Il y a un an, neuf des gangs les plus puissants de Port-au-Prince ont formé une fédération appelée G9 Family and Allies. Dirigé par un ancien policier du nom de Jimmy (Barbecue) Chérizier, G9 s’est récemment rebaptisé force révolutionnaire. Ayant observé l’évolution de ces groupes au fil des ans, j’espère que quelle que soit la version d’Haïti qui émergera dans le sillage de Moïse, elle offrira des opportunités beaucoup plus attrayantes aux jeunes hommes pauvres et socialement marginalisés que de travailler comme corps et armes à louer pour les chefs de gangs, les politiciens, les hommes d’affaires. , des oligarques et des forces internationales infâmes, qui les considèrent tous comme étant finalement jetables – une condition qu’eux-mêmes et le président assassiné partageaient apparemment.

Une semaine avant l’assassinat de Moïse, un autre massacre a eu lieu à Port-au-Prince. Au moins quinze personnes ont été tuées, dont Diego Charles, journaliste radio, et Antoinette Duclaire, un critique virulent du gouvernement. A seulement trente-trois ans, Duclaire fait partie d’une jeune génération de militants, connue sous le nom de Pétrochallengers, qui prônent avec acharnement des solutions dirigées par les Haïtiens aux problèmes du pays. En début de semaine, je me suis entretenu, via WhatsApp, avec Vélina Elysée Charlier, la compagne Petrochallenger de Duclaire et membre du groupe anti-corruption Nou Pap Dòmi. Elle m’a dit qu’elle considérait l’assassinat de Moïse comme un déni de responsabilité du gouvernement. « Nous, les Haïtiens, avons été privés du droit de trouver justice et de fermer les portes », a-t-elle déclaré. «Jovenel a été réduit au silence. Nous n’aurons jamais de réponses de sa part sur Petrocaribe et les nombreux massacres. C’est un coup dur pour notre lutte contre la corruption et l’impunité.

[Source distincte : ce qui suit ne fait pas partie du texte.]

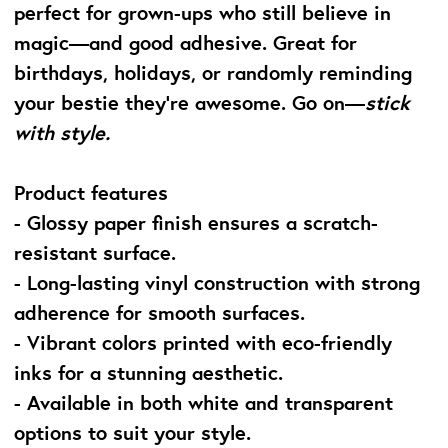
perfect for grown-ups who still believe in
magic—and good adhesive. Great for
birthdays, holidays, or randomly reminding
your bestie they’re awesome. Go on—
stick
with style.
Product features
- Glossy paper finish ensures a scratch-
resistant surface.
- Long-lasting vinyl construction with strong
adherence for smooth surfaces.
- Vibrant colors printed with eco-friendly
inks for a stunning aesthetic.
- Available in both white and transparent
options to suit your style.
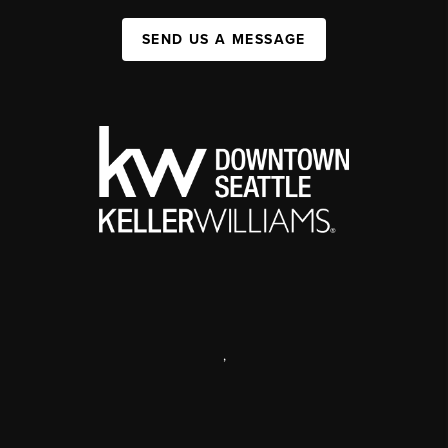
SEND US A MESSAGE
,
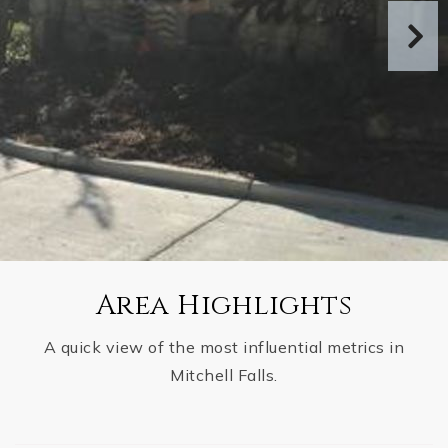
Area Highlights
A quick view of the most influential metrics in
Mitchell Falls.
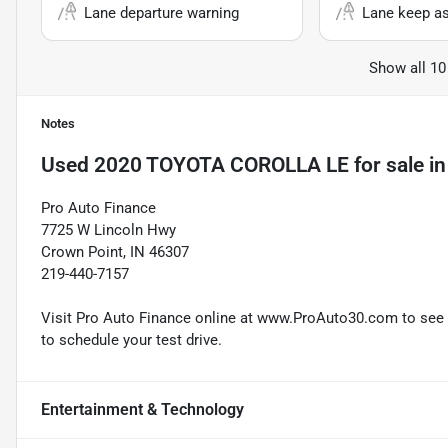
Lane departure warning
Lane keep as
Show all 10
Notes
Used
2020 TOYOTA COROLLA LE
for sale
i
Pro Auto Finance
7725 W Lincoln Hwy
Crown Point, IN 46307
219-440-7157
Visit Pro Auto Finance online at www.ProAuto30.com to see mo
to schedule your test drive.
Entertainment & Technology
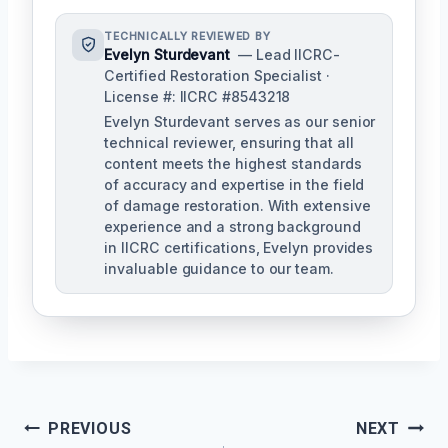
TECHNICALLY REVIEWED BY
Evelyn Sturdevant
— Lead IICRC-
Certified Restoration Specialist ·
License #: IICRC #8543218
Evelyn Sturdevant serves as our senior
technical reviewer, ensuring that all
content meets the highest standards
of accuracy and expertise in the field
of damage restoration. With extensive
experience and a strong background
in IICRC certifications, Evelyn provides
invaluable guidance to our team.
Post
PREVIOUS
NEXT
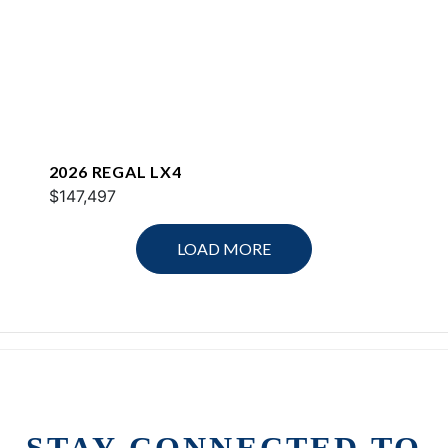
2026 REGAL LX4
$147,497
LOAD MORE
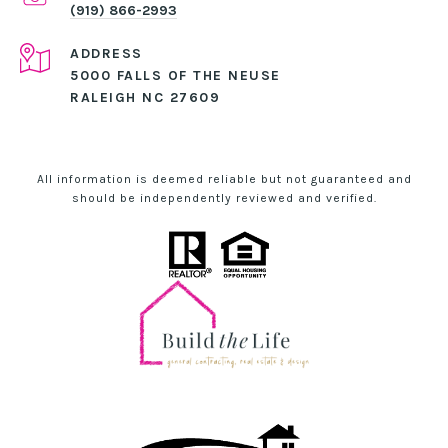
(919) 866-2993
ADDRESS
5000 FALLS OF THE NEUSE
RALEIGH NC 27609
All information is deemed reliable but not guaranteed and
should be independently reviewed and verified.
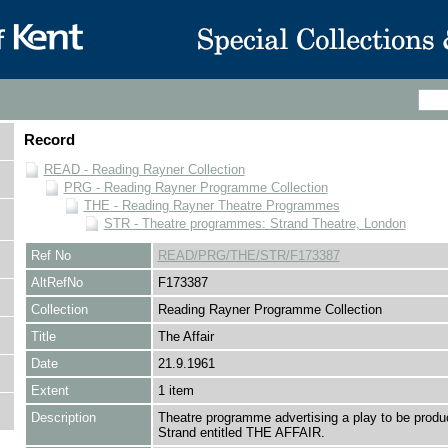
Record
READ - Reading Rayner Collection
PRG - Reading Rayner Programme Collection
THE - Reading Rayner Theatre Programmes
STR - Theatre programmes: Strand Theatre, London
Ref No
READ/PRG/THE/STR/F173387
AltRefNo
F173387
Collection
Reading Rayner Programme Collection
Title
The Affair
Date
21.9.1961
Extent
1 item
Description
Theatre programme advertising a play to be produ
Strand entitled THE AFFAIR.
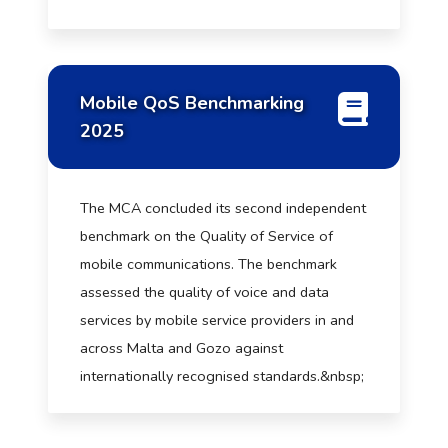
Mobile QoS Benchmarking
2025
The MCA concluded its second independent
benchmark on the Quality of Service of
mobile communications. The benchmark
assessed the quality of voice and data
services by mobile service providers in and
across Malta and Gozo against
internationally recognised standards.&nbsp;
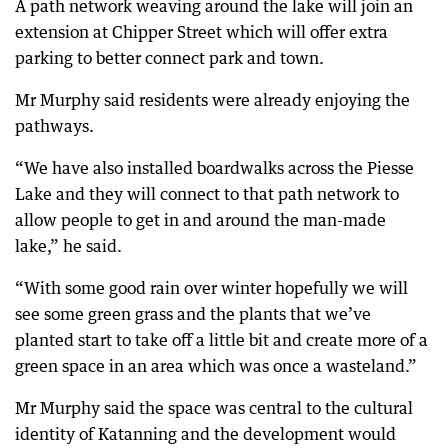
A path network weaving around the lake will join an
extension at Chipper Street which will offer extra
parking to better connect park and town.
Mr Murphy said residents were already enjoying the
pathways.
“We have also installed boardwalks across the Piesse
Lake and they will connect to that path network to
allow people to get in and around the man-made
lake,” he said.
“With some good rain over winter hopefully we will
see some green grass and the plants that we’ve
planted start to take off a little bit and create more of a
green space in an area which was once a wasteland.”
Mr Murphy said the space was central to the cultural
identity of Katanning and the development would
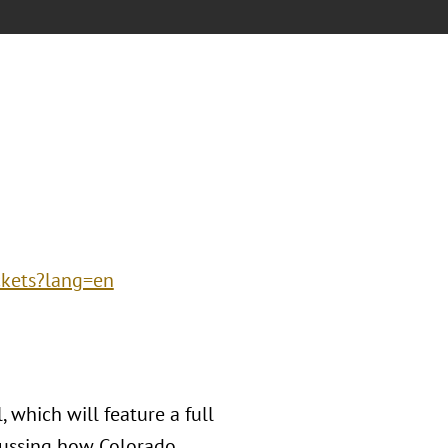
ckets?lang=en
 which will feature a full
cussing how Colorado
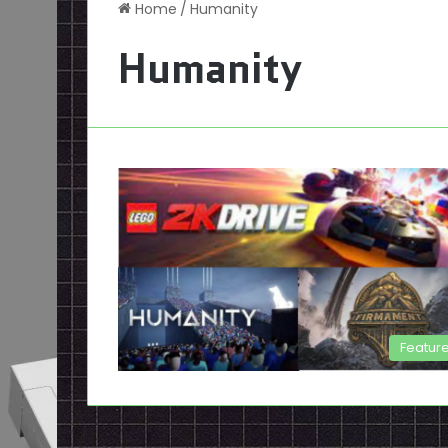
Home
/
Humanity
Humanity
Featur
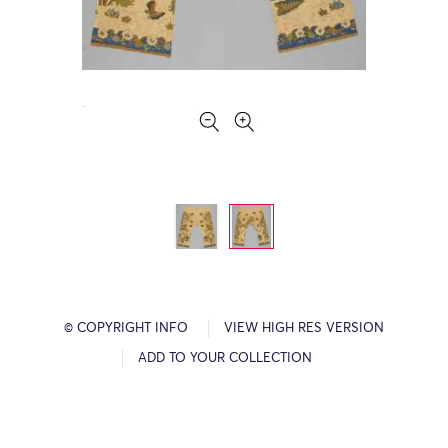
© COPYRIGHT INFO
VIEW HIGH RES VERSION
ADD TO YOUR COLLECTION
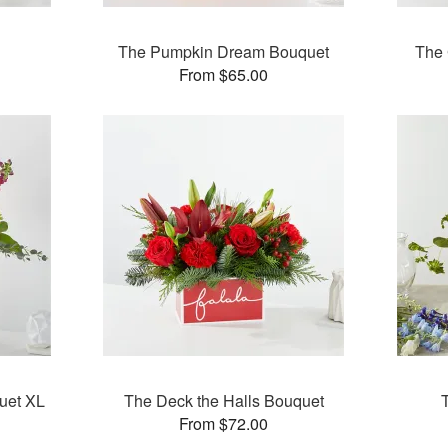
The Pumpkin Dream Bouquet
The 
From $65.00
uet XL
The Deck the Halls Bouquet
From $72.00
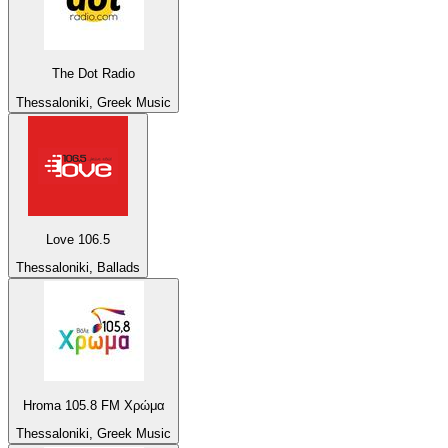
The Dot Radio
Thessaloniki, Greek Music
Love 106.5
Thessaloniki, Ballads
Hroma 105.8 FM Χρώμα
Thessaloniki, Greek Music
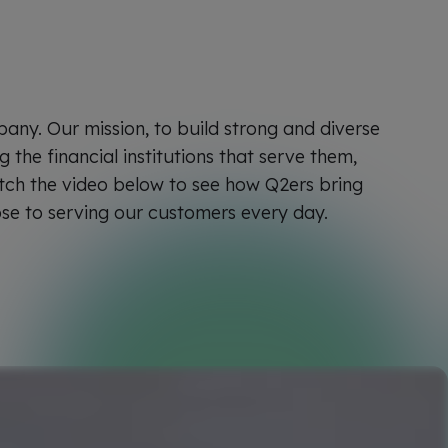
pany. Our mission, to build strong and diverse
the financial institutions that serve them,
tch the video below to see how Q2ers bring
ose to serving our customers every day.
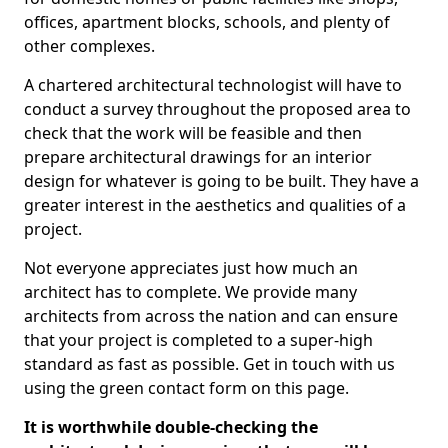
offices, apartment blocks, schools, and plenty of
other complexes.
A chartered architectural technologist will have to
conduct a survey throughout the proposed area to
check that the work will be feasible and then
prepare architectural drawings for an interior
design for whatever is going to be built. They have a
greater interest in the aesthetics and qualities of a
project.
Not everyone appreciates just how much an
architect has to complete. We provide many
architects from across the nation and can ensure
that your project is completed to a super-high
standard as fast as possible. Get in touch with us
using the green contact form on this page.
It is worthwhile double-checking the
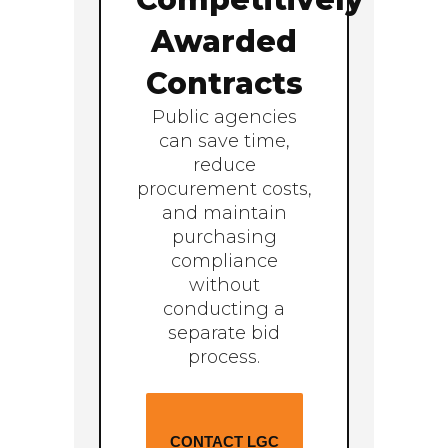
Awarded
Contracts
Public agencies
can save time,
reduce
procurement costs,
and maintain
purchasing
compliance
without
conducting a
separate bid
process.
CONTACT LGC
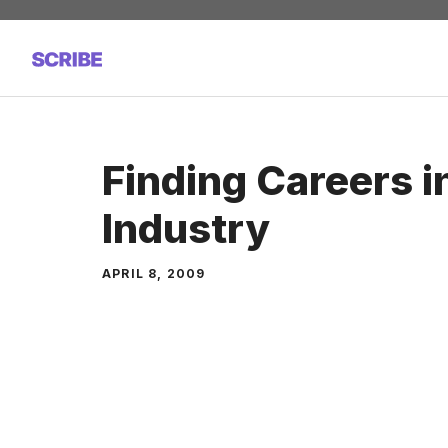
Skip
to
content
Finding Careers i
Industry
APRIL 8, 2009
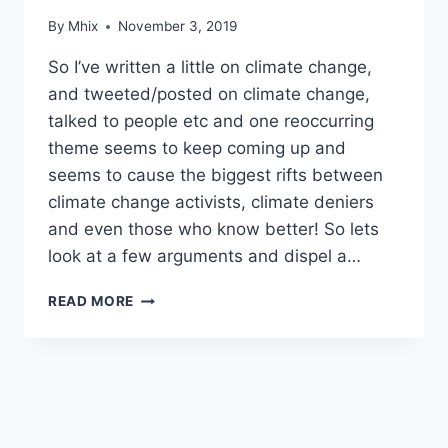
By
Mhix
November 3, 2019
So I’ve written a little on climate change,
and tweeted/posted on climate change,
talked to people etc and one reoccurring
theme seems to keep coming up and
seems to cause the biggest rifts between
climate change activists, climate deniers
and even those who know better! So lets
look at a few arguments and dispel a…
ELECTRICITY
READ MORE
GENERATION
AND
‘BASE
LOAD’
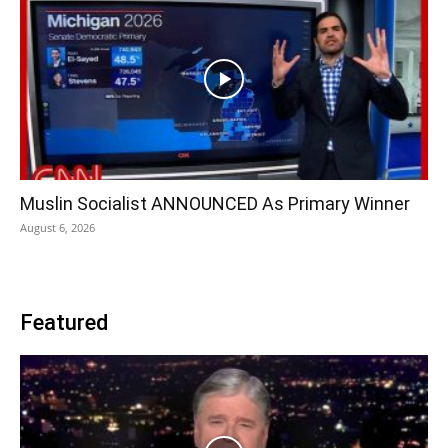
Muslin Socialist ANNOUNCED As Primary Winner
August 6, 2026
Featured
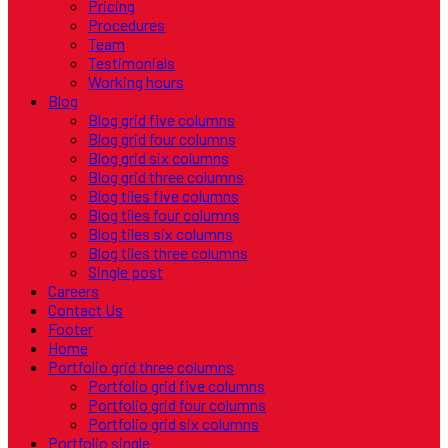
Pricing
Procedures
Team
Testimonials
Working hours
Blog
Blog grid five columns
Blog grid four columns
Blog grid six columns
Blog grid three columns
Blog tiles five columns
Blog tiles four columns
Blog tiles six columns
Blog tiles three columns
Single post
Careers
Contact Us
Footer
Home
Portfolio grid three columns
Portfolio grid five columns
Portfolio grid four columns
Portfolio grid six columns
Portfolio single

A la tête du gouvernement haïtien pour le moment se trouve Claude Joseph, qui occupait le poste de Premier ministre par intérim d’Haïti au moment de la mort de Moïse. Mais d’autres se disputent le pouvoir. Deux jours seulement avant l’assassinat, Moïse avait choisi un remplaçant à Joseph, neurochirurgien et ancien ministre de l’Intérieur nommé Ariel Henri, qui a affirmé qu’il devrait être en charge. Le chef du Sénat d’Haïti, Joseph Lambert—l’un des rares élus restants dans le pays—a amené ses collègues à soutenir un projet pour lui de devenir président.

Joseph, quant à lui, s’est engagé à obtenir justice pour Moïse et sa famille. Lorsqu’il s’agit d’enquêtes criminelles, les Haïtiens ont l’habitude d’entendre le même mantra de la part des fonctionnaires : L’enquête se poursuit— l’enquête se poursuit. (« Comme toujours, les autorités judiciaires annonceront des enquêtes qui ne mènent nulle part. Nous y sommes habitués », Jacques Desrosiers, le président de l’Association des journalistes haïtiens, mentionné, après le massacre qui a tué Duclaire et Charles, son collègue.) Le cas de Moïse, Joseph et le chef de la police nationale d’Haïti, Léon Charles, ont agi avec une rapidité sans précédent. Joseph a déclaré une quinzaine de jours «état de siège» dans le pays, semblable à une période de loi martiale. Les autorités ont lancé une chasse à l’homme internationale dans leur propre arrière-cour et, en moins de vingt-quatre heures, ont tué ou appréhendé des tueurs professionnels hautement qualifiés, les faisant défiler devant des caméras pour que tout le monde puisse les voir. Ils ont également arrêté le cerveau supposé derrière toute l’opération, un pasteur de 63 ans qui a déjà déposé le bilan du chapitre 7 mais qui vole maintenant apparemment dans des avions privés avec une petite armée de mercenaires pour sa protection personnelle – des commandos qu’il a ensuite , selon la police, a ordonné d’aller tuer le Président afin que lui, Christian Emmanuel Sanon, envoyé par Dieu, puisse sauver Haïti.